聶珩瞥了一眼,躲他躲得遠遠的聶宵,神情冷淡:“你倒還知道怕。”
聶宵聲音弱弱的:“你罰我。”
聶珩不假辭色:“我罰你,是你做錯了。”
聶宵不敢反駁,他怕聶珩會再讓他去跪祠堂。
聶珩:“你可曾向弟妹賠過不是?”
當然沒有了,那些事兒,他就是故意的,怎么可能給沈桃言賠罪。
“回去之后,你與我去,向她好好賠不是。”
聶宵:“我不去。”
聶珩:“輪不到你說不。”
一回到府門口,一下馬車,聶宵就跑,聶珩淡淡地看了一眼。
“抓住他。”
最后,聶宵還是被人押著,還堵著嘴,跟聶珩一起去見了沈桃言。
沈桃言微微欠身:“兄長。”
聶珩:“不用多禮。”
看到被五花大綁,然后堵著嘴的聶宵,沈桃言往他面前站了站,上下打量了一下。
“夫君,這是怎么了?”
聶宵露出了憤怒又可憐的表情:“嗚!”
他不停地示意沈桃言幫他松綁。
聶珩:“我帶他來與你賠罪。
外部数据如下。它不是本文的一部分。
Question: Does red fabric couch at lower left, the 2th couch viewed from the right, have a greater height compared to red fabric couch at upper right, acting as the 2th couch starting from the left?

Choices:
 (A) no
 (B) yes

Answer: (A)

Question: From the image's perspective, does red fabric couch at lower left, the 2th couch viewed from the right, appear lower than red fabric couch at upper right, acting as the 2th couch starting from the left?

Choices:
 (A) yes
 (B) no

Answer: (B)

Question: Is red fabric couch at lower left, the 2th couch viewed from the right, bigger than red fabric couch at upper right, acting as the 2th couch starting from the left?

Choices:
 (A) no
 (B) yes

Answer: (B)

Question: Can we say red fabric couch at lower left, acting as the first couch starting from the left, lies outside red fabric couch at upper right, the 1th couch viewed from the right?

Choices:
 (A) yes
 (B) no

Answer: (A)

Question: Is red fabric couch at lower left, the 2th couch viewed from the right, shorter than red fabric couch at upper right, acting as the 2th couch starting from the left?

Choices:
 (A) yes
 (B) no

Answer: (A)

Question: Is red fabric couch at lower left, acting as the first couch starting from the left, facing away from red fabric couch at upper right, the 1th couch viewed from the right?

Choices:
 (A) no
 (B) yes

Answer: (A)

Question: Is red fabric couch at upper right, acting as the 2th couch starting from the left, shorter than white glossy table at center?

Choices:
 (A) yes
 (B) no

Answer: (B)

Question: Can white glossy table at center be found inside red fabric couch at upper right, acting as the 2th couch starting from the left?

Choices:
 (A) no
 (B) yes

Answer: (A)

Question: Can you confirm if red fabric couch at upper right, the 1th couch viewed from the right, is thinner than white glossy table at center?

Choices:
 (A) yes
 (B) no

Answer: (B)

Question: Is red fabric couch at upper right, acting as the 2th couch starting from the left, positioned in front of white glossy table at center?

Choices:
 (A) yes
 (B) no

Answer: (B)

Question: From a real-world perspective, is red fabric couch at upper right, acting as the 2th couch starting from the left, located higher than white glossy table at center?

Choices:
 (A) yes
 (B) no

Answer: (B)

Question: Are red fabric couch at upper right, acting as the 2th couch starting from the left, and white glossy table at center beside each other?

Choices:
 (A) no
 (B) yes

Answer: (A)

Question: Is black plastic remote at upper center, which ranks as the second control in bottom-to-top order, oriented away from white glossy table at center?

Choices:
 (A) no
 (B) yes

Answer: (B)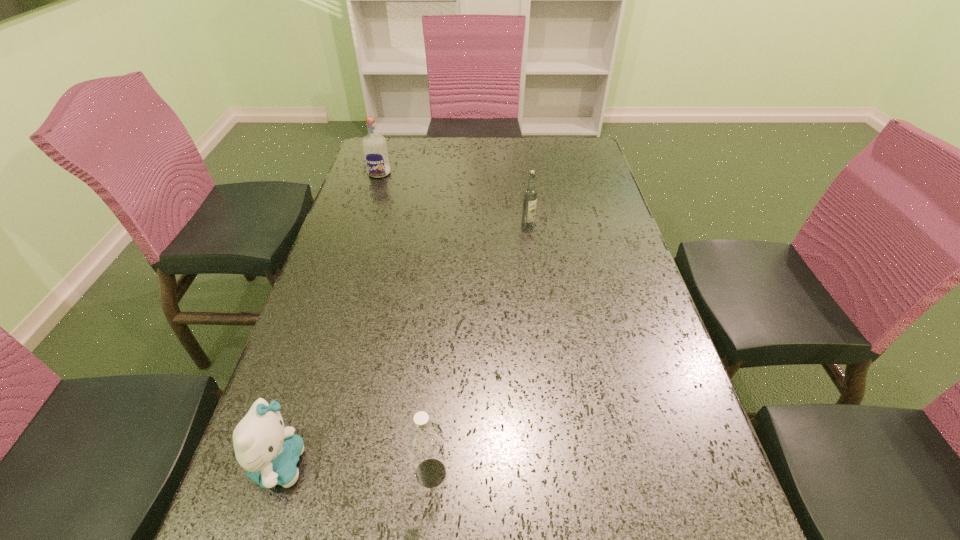
Identify the location of free space located 0.390m on the face of the shortest object. This screenshot has height=540, width=960. (529, 464).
”
他抬了抬手,聶宵嘴上的布被扯了出來。
聶宵憤怒:“沈桃言!”
聶珩的眼神,輕輕地掃過他。
聶宵在背后握緊了拳頭,仿佛害怕兄長再罰他一樣低下頭,不情不愿說了一聲對不住。
聶珩:“你是沒吃飯?方才不是挺能喊的嗎?”
聶宵瞪著沈桃言,想要沈桃言出來說話。
但沈桃言像是也在怕聶珩,就這么呆呆的宛如一根木頭站在那兒一動不動。